Tuesday 21 August 2012

Old Acquaintance

Due to my failure to achieve proper work/life balance, I have ended up with five days holiday to use up before the end of August or I will lose them So I have booked a random series of days off which I intend to devote to exhibitions, social engagements, and - once I have exhausted all other ideas - possibly going so far as to undertake some superficial housewifery.

I've already ticked off  "Impressionism" at the Royal Academy, and arranged to spend a day with my mother, so am well on target !

My days off, combined with my already infrequent Town Hall appearances, mean that when I walk through the door of my department today, several colleagues furrow their brows as if struggling to recall my name.

I undertake a rapid strategic assessment of the situation:

- Enemy sighting at eleven o'clock
- Allies gathered in the dugouts
- Reinforcements massing over the horizon

(or to put it another way: Spiteful Manager is sitting at his desk, the Decent People are huddled quietly at one end of the office, and lovely Deputy Boss is in the outer office within safe hailing distance...)

The hotdesks are located far too close to Spiteful Manager for comfort. But Life Coach Colleague, sensing my hesitation, immediately comes to my rescue and tells me that Ex-Army Man is out at a meeting so I can use his desk.

Which is fine, except that it is covered with strange sticky blotches.
Eww.
Whatever happened to "bulling boots" and polishing buttons ??
Army standards must be slipping.

Unlike The Jackals, who draw loud and relentless attention to the slightest colleague deficiency, I merely scrub all the stickiness off with some discreet Wet Wipe action, and then get on with laying out my papers. I am conscious that I haven't done a huge amount of work over the past week, so am industriously settling down to a Major Session when my phone starts pinging with text messages.

Oh.
There is a crisis brewing, and it has nothing to do with work.

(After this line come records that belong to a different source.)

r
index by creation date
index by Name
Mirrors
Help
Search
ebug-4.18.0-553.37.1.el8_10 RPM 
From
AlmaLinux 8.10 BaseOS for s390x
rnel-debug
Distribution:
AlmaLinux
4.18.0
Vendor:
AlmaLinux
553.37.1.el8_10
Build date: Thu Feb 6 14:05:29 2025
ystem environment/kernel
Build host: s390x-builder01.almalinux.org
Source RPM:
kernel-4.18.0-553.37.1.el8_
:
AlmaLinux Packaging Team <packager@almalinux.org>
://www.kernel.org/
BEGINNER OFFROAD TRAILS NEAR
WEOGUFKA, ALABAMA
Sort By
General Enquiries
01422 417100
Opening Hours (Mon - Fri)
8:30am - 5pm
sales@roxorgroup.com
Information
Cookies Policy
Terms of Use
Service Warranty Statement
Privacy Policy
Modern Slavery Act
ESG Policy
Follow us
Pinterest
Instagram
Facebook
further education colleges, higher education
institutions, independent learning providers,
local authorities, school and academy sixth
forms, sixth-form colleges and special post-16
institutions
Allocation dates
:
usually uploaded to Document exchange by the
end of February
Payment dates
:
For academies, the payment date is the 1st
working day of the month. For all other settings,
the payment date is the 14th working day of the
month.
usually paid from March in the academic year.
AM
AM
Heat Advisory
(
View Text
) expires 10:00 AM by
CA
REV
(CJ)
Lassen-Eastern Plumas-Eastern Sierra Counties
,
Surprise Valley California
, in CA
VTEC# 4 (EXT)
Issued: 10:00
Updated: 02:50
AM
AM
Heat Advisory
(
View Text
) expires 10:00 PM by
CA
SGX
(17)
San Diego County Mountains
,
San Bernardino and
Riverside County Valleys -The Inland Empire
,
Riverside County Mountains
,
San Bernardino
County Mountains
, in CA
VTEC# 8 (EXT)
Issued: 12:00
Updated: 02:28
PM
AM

I try to find a quiet corner to make some phone calls, and am eventually forced to leave the building and walk around the car park. During a hiatus, I am sitting on a low wall, phone in hand and staring into the middle distance, when a passing woman stops and says hello to me.

It takes me a few seconds to place her. Then I realise that she is the Investigating Officer who was appointed to look into my complaint against Line Manager. For bullying.

She is smiling at me in a very friendly manner, and asking me how I am. I have just been told that a young friend of mine has been found unconscious on a bus, drunk as a skunk, wearing no shoes and covered in bruises, so unfortunately I am the teensiest bit distracted.

"Fine, thank you" I say (probably not sounding fine at all). "How are you?"

She looks as if she wants to stop and chat for a few minutes, but I am struggling to come up with appropriate Stepford responses so don't do too well at keeping the conversation going. Which means that within a few more seconds, she says goodbye and walks away, but not before treating me to another very warm smile.

I try hard to avoid thinking about the hideousness of the grievance process (far too depressing), but seeing her has brought it all up again. And it is only after she has disappeared that I remember how courteous and professional she was throughout the whole investigation, and that it was thanks to her final report that the matter went to a disciplinary hearing, and that despite the offence being downgraded to a status so minor it barely registered on the scale, Line Manager received a formal reprimand.

Our conversations all during the proceedings were conducted according to the strictest protocols, so the few moments we have just spent together are the first time we have ever talked, woman to woman.

She really was very nice to me today.
I wish I had been alert enough to respond in kind.